There was nothing to keep her warm from the snow, and when she finally stepped out of her house to head to the evacuation shelter, the town as she knew it was gone, the 80-year-old told The Straits Times on Friday (March 11).
She was the last to reach the shelter, where she was reunited with her son, she said.
On Friday (March 11), Ms Shida joined about 50 others at a memorial event on the Obama coast held by non-profit group Nakoso to mark the fifth anniversary of a massive earthquake and tsunami that triggered a nuclear disaster in Fukushima prefecture.
They were among millions across bustling and rural Japan who came to a stop at 2.46pm local time on Friday (1.46pm Singapore time) - the exact moment five years ago when the magnitude 9.0 quake struck under the Pacific Ocean, triggering a 10m tsunami that smashed into north-east Japan coast.
It crippled the Fukushima Dai-ichi Nuclear Plant, causing meltdowns in three of the reactors that spewed radiation over a wide area.
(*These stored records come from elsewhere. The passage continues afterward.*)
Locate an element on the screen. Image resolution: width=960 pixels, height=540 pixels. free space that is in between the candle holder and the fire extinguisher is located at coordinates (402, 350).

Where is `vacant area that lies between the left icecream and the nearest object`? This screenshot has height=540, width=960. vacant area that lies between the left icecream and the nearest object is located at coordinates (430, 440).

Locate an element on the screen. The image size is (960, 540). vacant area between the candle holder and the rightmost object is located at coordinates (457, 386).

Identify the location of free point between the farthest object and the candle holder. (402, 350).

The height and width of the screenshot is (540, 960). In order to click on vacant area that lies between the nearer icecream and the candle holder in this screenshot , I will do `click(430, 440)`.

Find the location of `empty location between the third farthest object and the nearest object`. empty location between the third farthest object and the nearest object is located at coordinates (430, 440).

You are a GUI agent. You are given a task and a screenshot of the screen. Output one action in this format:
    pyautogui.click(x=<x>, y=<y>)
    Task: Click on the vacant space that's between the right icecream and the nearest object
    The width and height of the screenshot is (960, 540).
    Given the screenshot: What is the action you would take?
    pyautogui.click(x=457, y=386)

A 30km evacuation zone covering nearby towns had to be declared.
Some 18,500 people died or are missing in the disaster, with another 174,000 residents displaced.
Another resident who attended the memorial ceremony in Obama town on Friday was Ms Midori Watanabe, 76.
"I am grateful to be able to continue living here, and we are waiting for everyone to return home," she said.
Some 100,000 evacuees have still not returned to their homes in Fukushima, according to Japanese media.
In capital Tokyo, Emperor Akhito, Empress Michiko and Prime Minister Shinzo Abe bowed their heads in prayer and laid flowers at a ceremony.
Speaking at a news conference on the eve of the anniversary, Mr Abe said: "There are still many people living difficult lives in temporary housing and those who because of the nuclear accident cannot return to the places they lived."
But in what is seen as a sign that the country hopes to move on but has divided popular opinion, Mr Abe said Japan "cannot do without nuclear power" to meet its energy needs.
The goal of the Abe administration is to have nuclear power make up as much as 22 per cent of Japan's energy needs by 2030.